Lebanese political leaders and supporters of the March 14 movement are due to participate in a commemoration ceremony in Beirut to mark 10 years since the assassination of former Prime Minister Rafik al-Hariri.
On February 14, 2005, Hariri along with 22 others were killed in massive explosion on Beirut's waterfront shortly after leaving a parliament session.
Hariri's son, former Prime Minister Saad al-Hariri, made a rare visit to Lebanon on Saturday to speak at the commemoration of his father's assassination, Lebanese media said.
Saad al-Hariri, Lebanon's most influential Sunni politician, left the country in 2011 after his government was toppled by a coalition including the Shia group Hezbollah.
He splits his time between Saudi Arabia and France.

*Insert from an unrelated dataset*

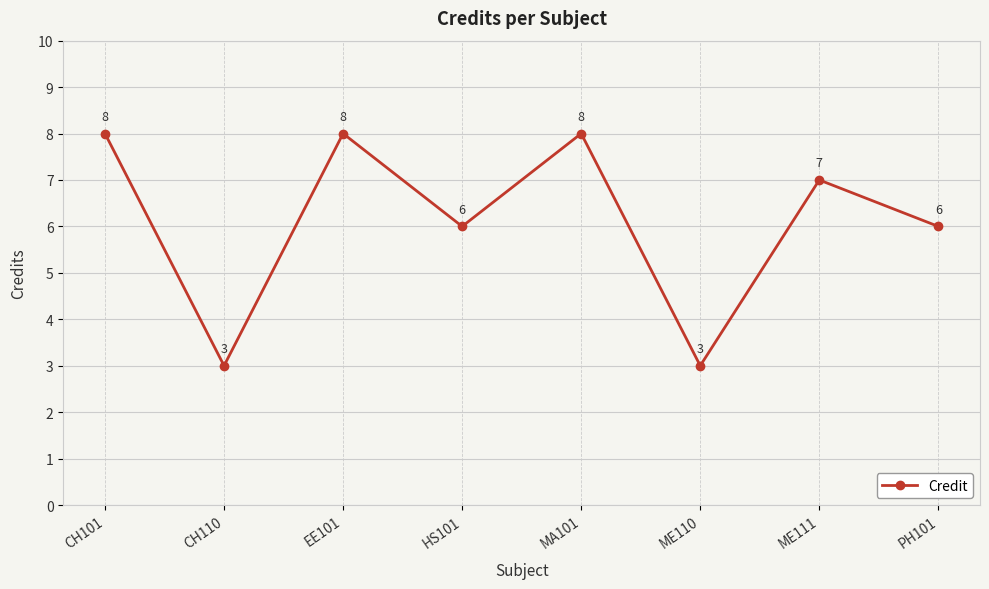

How many interior local peaks (higher than both neighbors) does the data have?

3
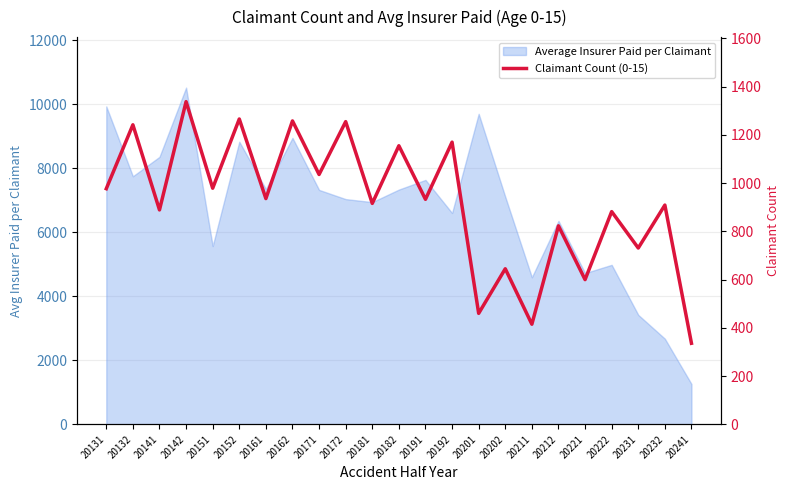

At which category does the data reach its first local valley?

20141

The killing of Rafik al-Hariri threw Lebanon into a new phase of political turmoil, and plunged the country into its worst political crisis since the end of the 1975-1990 civil war.
Five followers of Hezbollah - Salim Jamil Ayyash, Mustafa Amine Badreddine, Hussein Hassan Oneissi, Assad Hassan Sabra and Hassan Habibi Merhi - have been indicted over the killing of Hariri in the special tribunal for Lebanon.

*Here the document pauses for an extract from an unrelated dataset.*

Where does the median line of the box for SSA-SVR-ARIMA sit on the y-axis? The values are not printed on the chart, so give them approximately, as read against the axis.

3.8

They remain at large and are being tried in absentia.
A memorial monument on the site of Hariri's assassination was set up, and a statue of him was built nearby with a sign reading the names of all those killed in February 2005 blast in Beirut's waterfront near Saint-Georges hotel.
The Lebanon tribunal, which was set up in 2009 at the urging of Western governments, initially enjoyed the support of the then Lebanese government, but Lebanese attitudes towards its investigation have since become more lukewarm.
Some citizens still hope the tribunal will bring justice and put Lebanon back on track in its political and security situation, while others are less optimistic.
Hariri's assassination was followed by a series of attacks which killed anti-Syrian politicians, officials and journalists.